*** Data under study

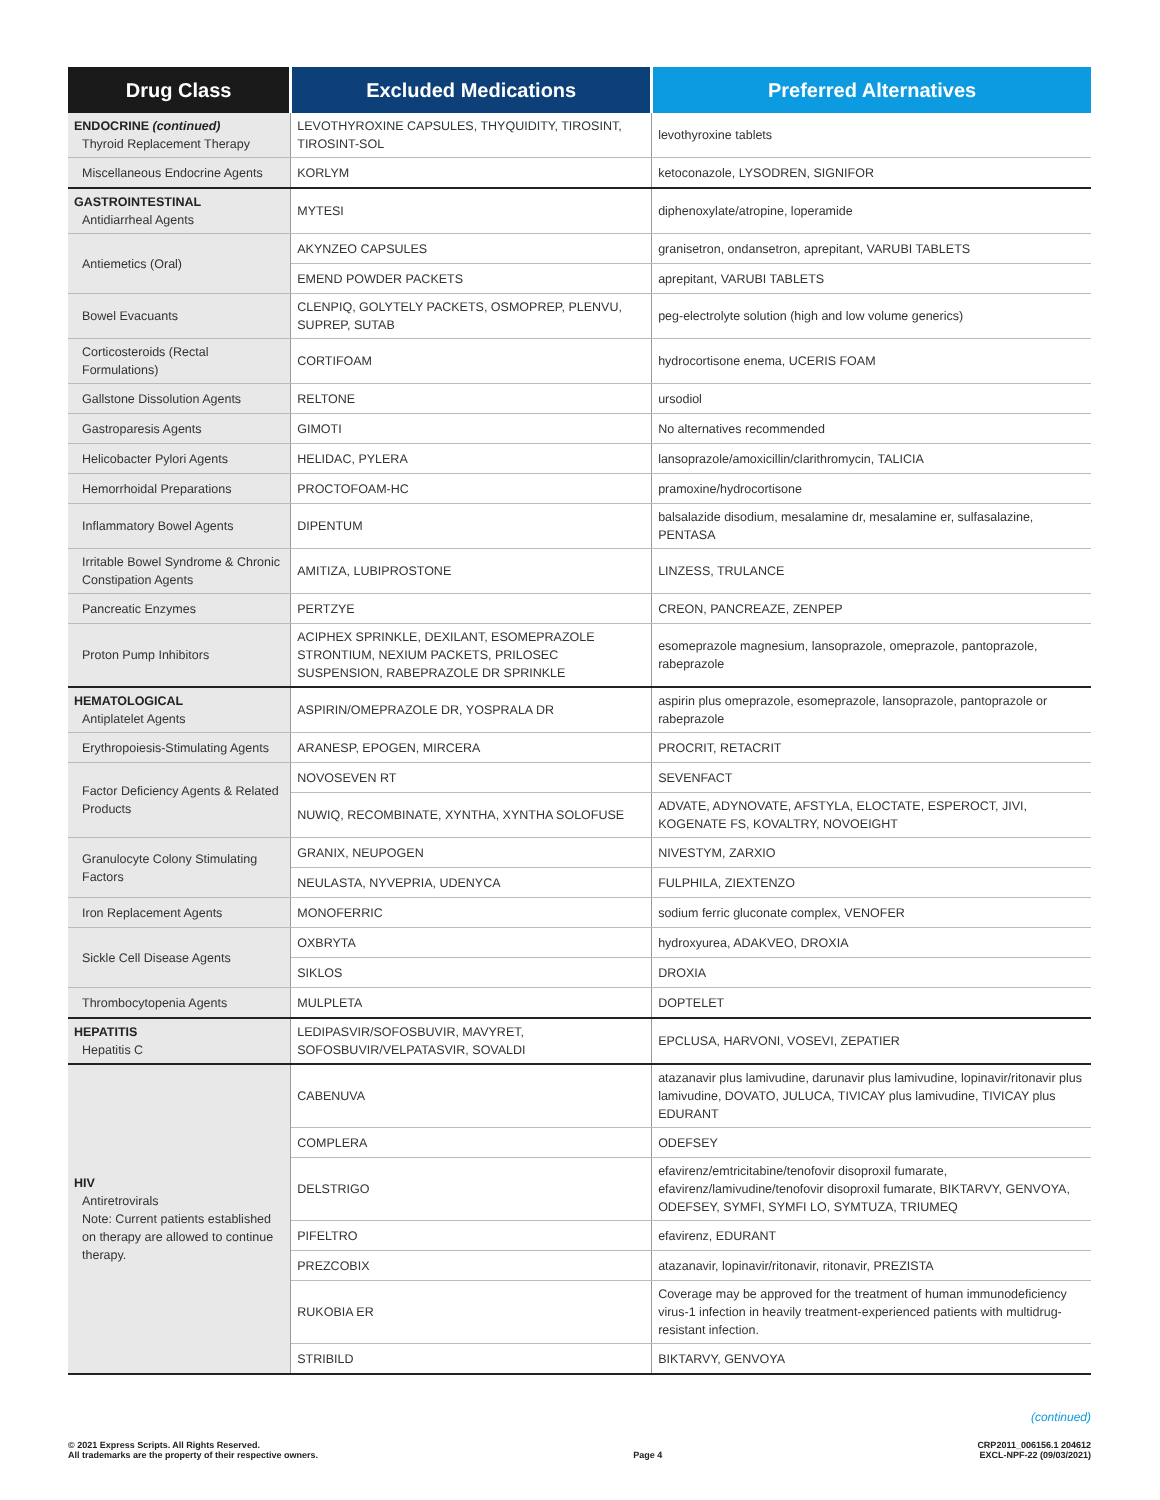| Drug Class | Excluded Medications | Preferred Alternatives |
| --- | --- | --- |
| ENDOCRINE (continued) Thyroid Replacement Therapy | LEVOTHYROXINE CAPSULES, THYQUIDITY, TIROSINT, TIROSINT-SOL | levothyroxine tablets |
| Miscellaneous Endocrine Agents | KORLYM | ketoconazole, LYSODREN, SIGNIFOR |
| GASTROINTESTINAL Antidiarrheal Agents | MYTESI | diphenoxylate/atropine, loperamide |
| Antiemetics (Oral) | AKYNZEO CAPSULES | granisetron, ondansetron, aprepitant, VARUBI TABLETS |
| | EMEND POWDER PACKETS | aprepitant, VARUBI TABLETS |
| Bowel Evacuants | CLENPIQ, GOLYTELY PACKETS, OSMOPREP, PLENVU, SUPREP, SUTAB | peg-electrolyte solution (high and low volume generics) |
| Corticosteroids (Rectal Formulations) | CORTIFOAM | hydrocortisone enema, UCERIS FOAM |
| Gallstone Dissolution Agents | RELTONE | ursodiol |
| Gastroparesis Agents | GIMOTI | No alternatives recommended |
| Helicobacter Pylori Agents | HELIDAC, PYLERA | lansoprazole/amoxicillin/clarithromycin, TALICIA |
| Hemorrhoidal Preparations | PROCTOFOAM-HC | pramoxine/hydrocortisone |
| Inflammatory Bowel Agents | DIPENTUM | balsalazide disodium, mesalamine dr, mesalamine er, sulfasalazine, PENTASA |
| Irritable Bowel Syndrome & Chronic Constipation Agents | AMITIZA, LUBIPROSTONE | LINZESS, TRULANCE |
| Pancreatic Enzymes | PERTZYE | CREON, PANCREAZE, ZENPEP |
| Proton Pump Inhibitors | ACIPHEX SPRINKLE, DEXILANT, ESOMEPRAZOLE STRONTIUM, NEXIUM PACKETS, PRILOSEC SUSPENSION, RABEPRAZOLE DR SPRINKLE | esomeprazole magnesium, lansoprazole, omeprazole, pantoprazole, rabeprazole |
| HEMATOLOGICAL Antiplatelet Agents | ASPIRIN/OMEPRAZOLE DR, YOSPRALA DR | aspirin plus omeprazole, esomeprazole, lansoprazole, pantoprazole or rabeprazole |
| Erythropoiesis-Stimulating Agents | ARANESP, EPOGEN, MIRCERA | PROCRIT, RETACRIT |
| Factor Deficiency Agents & Related Products | NOVOSEVEN RT | SEVENFACT |
| | NUWIQ, RECOMBINATE, XYNTHA, XYNTHA SOLOFUSE | ADVATE, ADYNOVATE, AFSTYLA, ELOCTATE, ESPEROCT, JIVI, KOGENATE FS, KOVALTRY, NOVOEIGHT |
| Granulocyte Colony Stimulating Factors | GRANIX, NEUPOGEN | NIVESTYM, ZARXIO |
| | NEULASTA, NYVEPRIA, UDENYCA | FULPHILA, ZIEXTENZO |
| Iron Replacement Agents | MONOFERRIC | sodium ferric gluconate complex, VENOFER |
| Sickle Cell Disease Agents | OXBRYTA | hydroxyurea, ADAKVEO, DROXIA |
| | SIKLOS | DROXIA |
| Thrombocytopenia Agents | MULPLETA | DOPTELET |
| HEPATITIS Hepatitis C | LEDIPASVIR/SOFOSBUVIR, MAVYRET, SOFOSBUVIR/VELPATASVIR, SOVALDI | EPCLUSA, HARVONI, VOSEVI, ZEPATIER |
| HIV Antiretrovirals Note: Current patients established on therapy are allowed to continue therapy. | CABENUVA | atazanavir plus lamivudine, darunavir plus lamivudine, lopinavir/ritonavir plus lamivudine, DOVATO, JULUCA, TIVICAY plus lamivudine, TIVICAY plus EDURANT |
| | COMPLERA | ODEFSEY |
| | DELSTRIGO | efavirenz/emtricitabine/tenofovir disoproxil fumarate, efavirenz/lamivudine/tenofovir disoproxil fumarate, BIKTARVY, GENVOYA, ODEFSEY, SYMFI, SYMFI LO, SYMTUZA, TRIUMEQ |
| | PIFELTRO | efavirenz, EDURANT |
| | PREZCOBIX | atazanavir, lopinavir/ritonavir, ritonavir, PREZISTA |
| | RUKOBIA ER | Coverage may be approved for the treatment of human immunodeficiency virus-1 infection in heavily treatment-experienced patients with multidrug-resistant infection. |
| | STRIBILD | BIKTARVY, GENVOYA |
(continued)
© 2021 Express Scripts. All Rights Reserved.
All trademarks are the property of their respective owners.
Page 4
CRP2011_006156.1 204612
EXCL-NPF-22 (09/03/2021)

******

● About this task
This calls for an exact copy of all the entries above, with the pictures omitted.

● Task response
| Drug Class | Excluded Medications | Preferred Alternatives |
| --- | --- | --- |
| ENDOCRINE (continued) Thyroid Replacement Therapy | LEVOTHYROXINE CAPSULES, THYQUIDITY, TIROSINT, TIROSINT-SOL | levothyroxine tablets |
| Miscellaneous Endocrine Agents | KORLYM | ketoconazole, LYSODREN, SIGNIFOR |
| GASTROINTESTINAL Antidiarrheal Agents | MYTESI | diphenoxylate/atropine, loperamide |
| Antiemetics (Oral) | AKYNZEO CAPSULES | granisetron, ondansetron, aprepitant, VARUBI TABLETS |
| | EMEND POWDER PACKETS | aprepitant, VARUBI TABLETS |
| Bowel Evacuants | CLENPIQ, GOLYTELY PACKETS, OSMOPREP, PLENVU, SUPREP, SUTAB | peg-electrolyte solution (high and low volume generics) |
| Corticosteroids (Rectal Formulations) | CORTIFOAM | hydrocortisone enema, UCERIS FOAM |
| Gallstone Dissolution Agents | RELTONE | ursodiol |
| Gastroparesis Agents | GIMOTI | No alternatives recommended |
| Helicobacter Pylori Agents | HELIDAC, PYLERA | lansoprazole/amoxicillin/clarithromycin, TALICIA |
| Hemorrhoidal Preparations | PROCTOFOAM-HC | pramoxine/hydrocortisone |
| Inflammatory Bowel Agents | DIPENTUM | balsalazide disodium, mesalamine dr, mesalamine er, sulfasalazine, PENTASA |
| Irritable Bowel Syndrome & Chronic Constipation Agents | AMITIZA, LUBIPROSTONE | LINZESS, TRULANCE |
| Pancreatic Enzymes | PERTZYE | CREON, PANCREAZE, ZENPEP |
| Proton Pump Inhibitors | ACIPHEX SPRINKLE, DEXILANT, ESOMEPRAZOLE STRONTIUM, NEXIUM PACKETS, PRILOSEC SUSPENSION, RABEPRAZOLE DR SPRINKLE | esomeprazole magnesium, lansoprazole, omeprazole, pantoprazole, rabeprazole |
| HEMATOLOGICAL Antiplatelet Agents | ASPIRIN/OMEPRAZOLE DR, YOSPRALA DR | aspirin plus omeprazole, esomeprazole, lansoprazole, pantoprazole or rabeprazole |
| Erythropoiesis-Stimulating Agents | ARANESP, EPOGEN, MIRCERA | PROCRIT, RETACRIT |
| Factor Deficiency Agents & Related Products | NOVOSEVEN RT | SEVENFACT |
| | NUWIQ, RECOMBINATE, XYNTHA, XYNTHA SOLOFUSE | ADVATE, ADYNOVATE, AFSTYLA, ELOCTATE, ESPEROCT, JIVI, KOGENATE FS, KOVALTRY, NOVOEIGHT |
| Granulocyte Colony Stimulating Factors | GRANIX, NEUPOGEN | NIVESTYM, ZARXIO |
| | NEULASTA, NYVEPRIA, UDENYCA | FULPHILA, ZIEXTENZO |
| Iron Replacement Agents | MONOFERRIC | sodium ferric gluconate complex, VENOFER |
| Sickle Cell Disease Agents | OXBRYTA | hydroxyurea, ADAKVEO, DROXIA |
| | SIKLOS | DROXIA |
| Thrombocytopenia Agents | MULPLETA | DOPTELET |
| HEPATITIS Hepatitis C | LEDIPASVIR/SOFOSBUVIR, MAVYRET, SOFOSBUVIR/VELPATASVIR, SOVALDI | EPCLUSA, HARVONI, VOSEVI, ZEPATIER |
| HIV Antiretrovirals Note: Current patients established on therapy are allowed to continue therapy. | CABENUVA | atazanavir plus lamivudine, darunavir plus lamivudine, lopinavir/ritonavir plus lamivudine, DOVATO, JULUCA, TIVICAY plus lamivudine, TIVICAY plus EDURANT |
| | COMPLERA | ODEFSEY |
| | DELSTRIGO | efavirenz/emtricitabine/tenofovir disoproxil fumarate, efavirenz/lamivudine/tenofovir disoproxil fumarate, BIKTARVY, GENVOYA, ODEFSEY, SYMFI, SYMFI LO, SYMTUZA, TRIUMEQ |
| | PIFELTRO | efavirenz, EDURANT |
| | PREZCOBIX | atazanavir, lopinavir/ritonavir, ritonavir, PREZISTA |
| | RUKOBIA ER | Coverage may be approved for the treatment of human immunodeficiency virus-1 infection in heavily treatment-experienced patients with multidrug-resistant infection. |
| | STRIBILD | BIKTARVY, GENVOYA |
(continued)
© 2021 Express Scripts. All Rights Reserved.
All trademarks are the property of their respective owners.
Page 4
CRP2011_006156.1 204612
EXCL-NPF-22 (09/03/2021)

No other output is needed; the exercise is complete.